Description of the task: Convert the lines of all the items below into a Markdown table with two columns, No. for the row number and Line for the line itself, skipping any blank lines. Leave the pictures out of the table.

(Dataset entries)
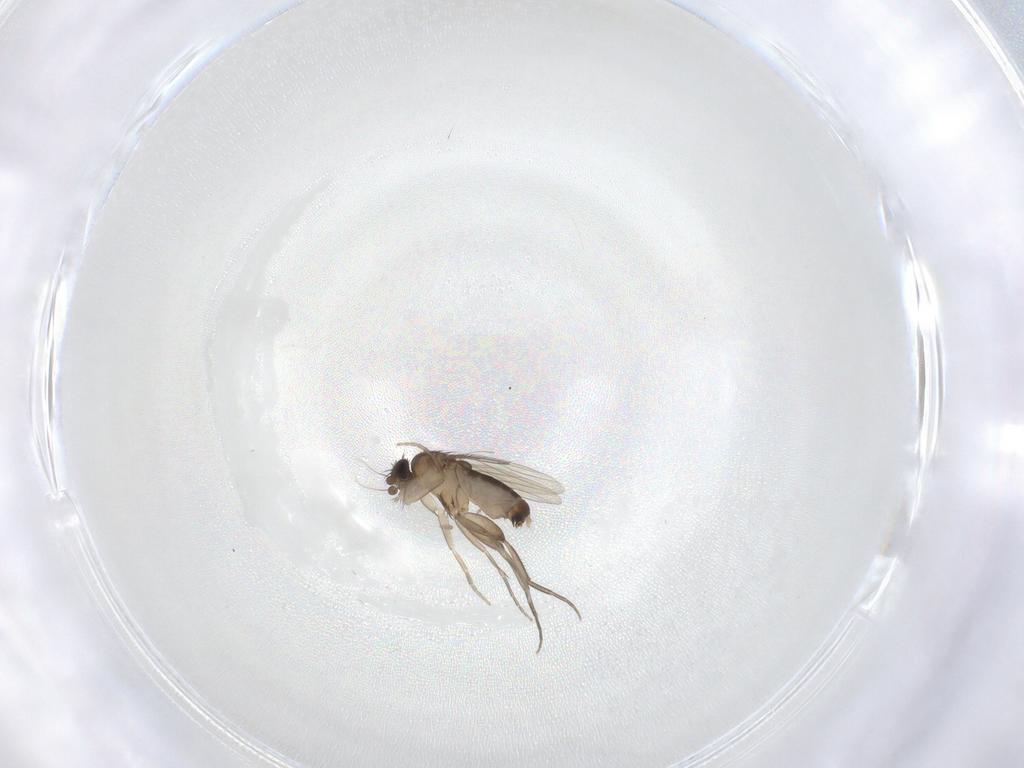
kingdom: Animalia
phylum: Arthropoda
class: Insecta
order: Diptera
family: Phoridae
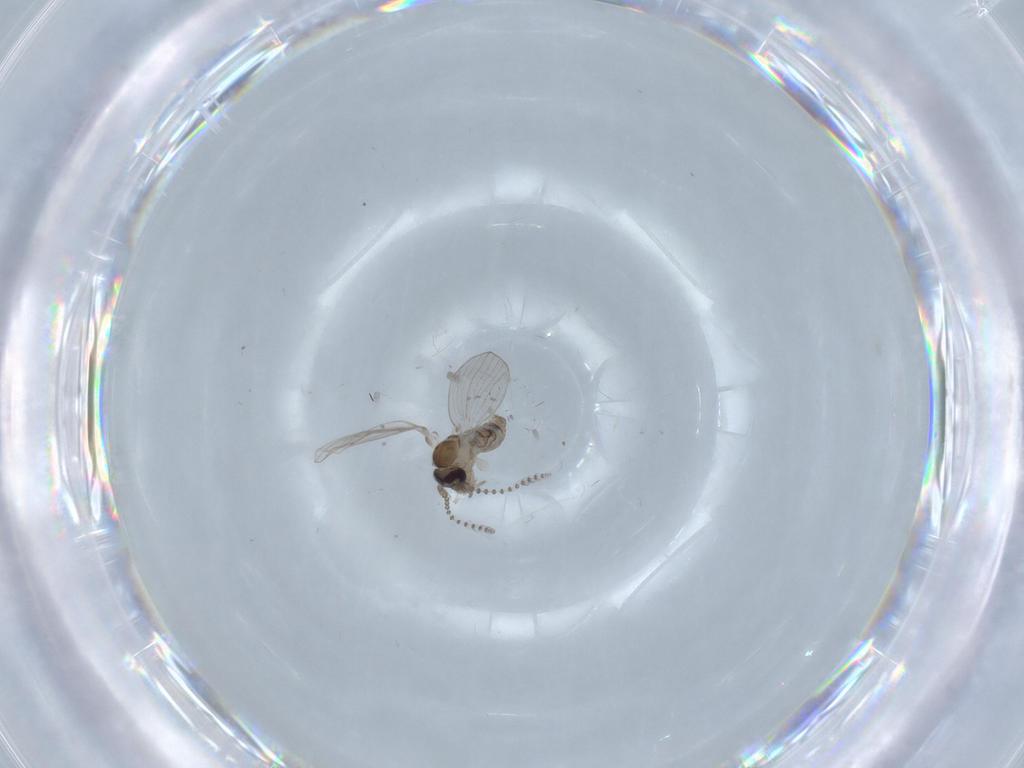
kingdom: Animalia
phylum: Arthropoda
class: Insecta
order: Diptera
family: Psychodidae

Expected answer:
| No. | Line |
|---|---|
| 1 | kingdom: Animalia |
| 2 | phylum: Arthropoda |
| 3 | class: Insecta |
| 4 | order: Diptera |
| 5 | family: Phoridae |
| 6 | kingdom: Animalia |
| 7 | phylum: Arthropoda |
| 8 | class: Insecta |
| 9 | order: Diptera |
| 10 | family: Psychodidae |